_Your instructions:_ Write all of the entries out again exactly, but not the images.

::: Source information

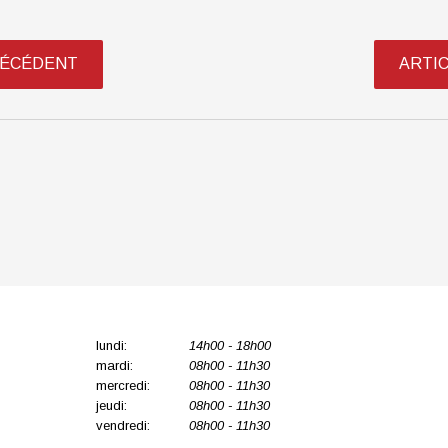
RÉCÉDENT
ARTI
lundi:
14h00 - 18h00
mardi:
08h00 - 11h30
mercredi:
08h00 - 11h30
jeudi:
08h00 - 11h30
vendredi:
08h00 - 11h30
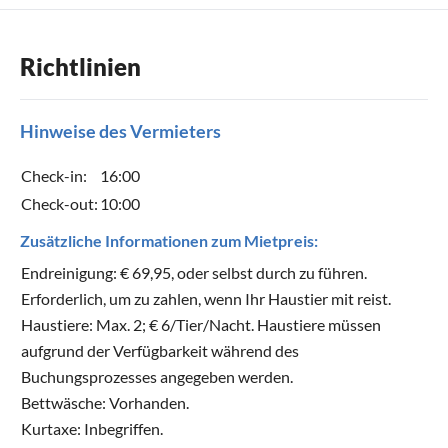
Richtlinien
Hinweise des Vermieters
Check-in:
16:00
Check-out:
10:00
Zusätzliche Informationen zum Mietpreis:
Endreinigung: € 69,95, oder selbst durch zu führen.
Erforderlich, um zu zahlen, wenn Ihr Haustier mit reist.
Haustiere: Max. 2; € 6/Tier/Nacht. Haustiere müssen
aufgrund der Verfügbarkeit während des
Buchungsprozesses angegeben werden.
Bettwäsche: Vorhanden.
Kurtaxe: Inbegriffen.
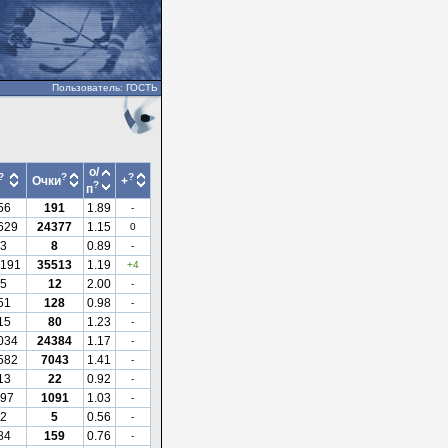
Пользователь: ГОСТЬ
о/
?
?
?
Очки
+
?
п
56
191
1.89
-
629
24377
1.15
0
3
8
0.89
-
191
35513
1.19
+4
5
12
2.00
-
51
128
0.98
-
15
80
1.23
-
034
24384
1.17
-
582
7043
1.41
-
13
22
0.92
-
97
1091
1.03
-
2
5
0.56
-
84
159
0.76
-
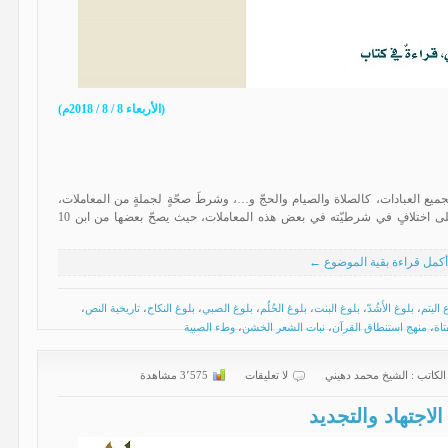
(الأربعاء 8 / 8 / 2018م)
 لجميع العبادات، كالصلاة والصيام والحجّ و…، وشرطَ صحّةٍ لجملةٍ من المعاملات،
كالبيع والشراء، والطلاق، والذَّبْح، والوصيّة، و…، على اختلافٍ في شرطيّته في بعض هذه المعاملات، حيث يصحّ بعضها من ابن 10
أكمل قراءة بقية الموضوع ←
 اليتم
،
بلوغ الأَشُدّ
،
بلوغ البنت
،
بلوغ الحُلُم
،
بلوغ الصبي
،
بلوغ النكاح
،
تاريخية النص
،
تاة
،
منهج استنطاق القرآن
،
نبات الشعر الخشن
،
وطء الصبية
الكاتب :
الشیخ محمد دهیني
لا تعليقات
3٬575 مشاهدة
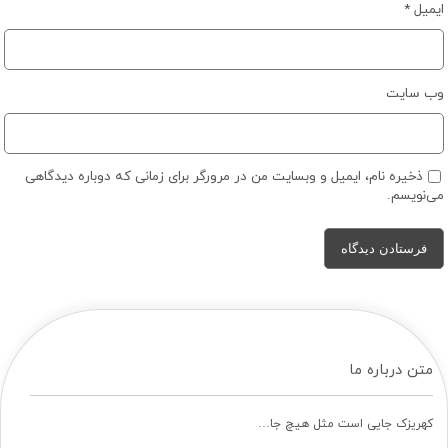
ایمیل
*
وب‌ سایت
ذخیره نام، ایمیل و وبسایت من در مرورگر برای زمانی که دوباره دیدگاهی
می‌نویسم.
متن درباره ما
کهریزک جایی است مثل هیچ جا…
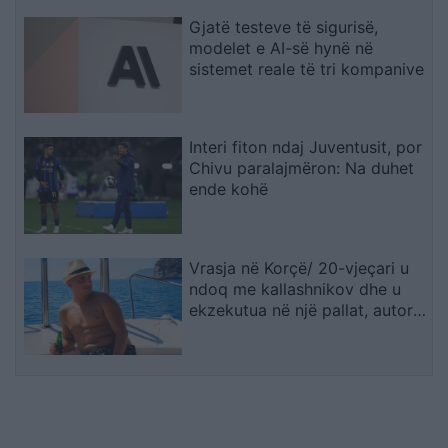
Gjatë testeve të sigurisë,
modelet e AI-së hynë në
sistemet reale të tri kompanive
Interi fiton ndaj Juventusit, por
Chivu paralajmëron: Na duhet
ende kohë
Vrasja në Korçë/ 20-vjeçari u
ndoq me kallashnikov dhe u
ekzekutua në një pallat, autori i
dyshuar dhe viktima ishin rritur
bashkë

::::::

_Output of the exercise:_
RÉCÉDENT
ARTI
lundi:
14h00 - 18h00
mardi:
08h00 - 11h30
mercredi:
08h00 - 11h30
jeudi:
08h00 - 11h30
vendredi:
08h00 - 11h30
Richtlinien
Hinweise des Vermieters
Check-in:
16:00
Check-out:
10:00
Zusätzliche Informationen zum Mietpreis:
Endreinigung: € 69,95, oder selbst durch zu führen.
Erforderlich, um zu zahlen, wenn Ihr Haustier mit reist.
Haustiere: Max. 2; € 6/Tier/Nacht. Haustiere müssen
aufgrund der Verfügbarkeit während des
Buchungsprozesses angegeben werden.
Bettwäsche: Vorhanden.
Kurtaxe: Inbegriffen.
Пользователь: ГОСТЬ
о/
?
?
?
Очки
+
?
п
56
191
1.89
-
629
24377
1.15
0
3
8
0.89
-
191
35513
1.19
+4
5
12
2.00
-
51
128
0.98
-
15
80
1.23
-
034
24384
1.17
-
582
7043
1.41
-
13
22
0.92
-
97
1091
1.03
-
2
5
0.56
-
84
159
0.76
-
(الأربعاء 8 / 8 / 2018م)
 لجميع العبادات، كالصلاة والصيام والحجّ و…، وشرطَ صحّةٍ لجملةٍ من المعاملات،
كالبيع والشراء، والطلاق، والذَّبْح، والوصيّة، و…، على اختلافٍ في شرطيّته في بعض هذه المعاملات، حيث يصحّ بعضها من ابن 10
أكمل قراءة بقية الموضوع ←
 اليتم
،
بلوغ الأَشُدّ
،
بلوغ البنت
،
بلوغ الحُلُم
،
بلوغ الصبي
،
بلوغ النكاح
،
تاريخية النص
،
تاة
،
منهج استنطاق القرآن
،
نبات الشعر الخشن
،
وطء الصبية
الكاتب :
الشیخ محمد دهیني
لا تعليقات
3٬575 مشاهدة
ایمیل
*
وب‌ سایت
ذخیره نام، ایمیل و وبسایت من در مرورگر برای زمانی که دوباره دیدگاهی
می‌نویسم.
متن درباره ما
کهریزک جایی است مثل هیچ جا…
Gjatë testeve të sigurisë,
modelet e AI-së hynë në
sistemet reale të tri kompanive
Interi fiton ndaj Juventusit, por
Chivu paralajmëron: Na duhet
ende kohë
Vrasja në Korçë/ 20-vjeçari u
ndoq me kallashnikov dhe u
ekzekutua në një pallat, autori i
dyshuar dhe viktima ishin rritur
bashkë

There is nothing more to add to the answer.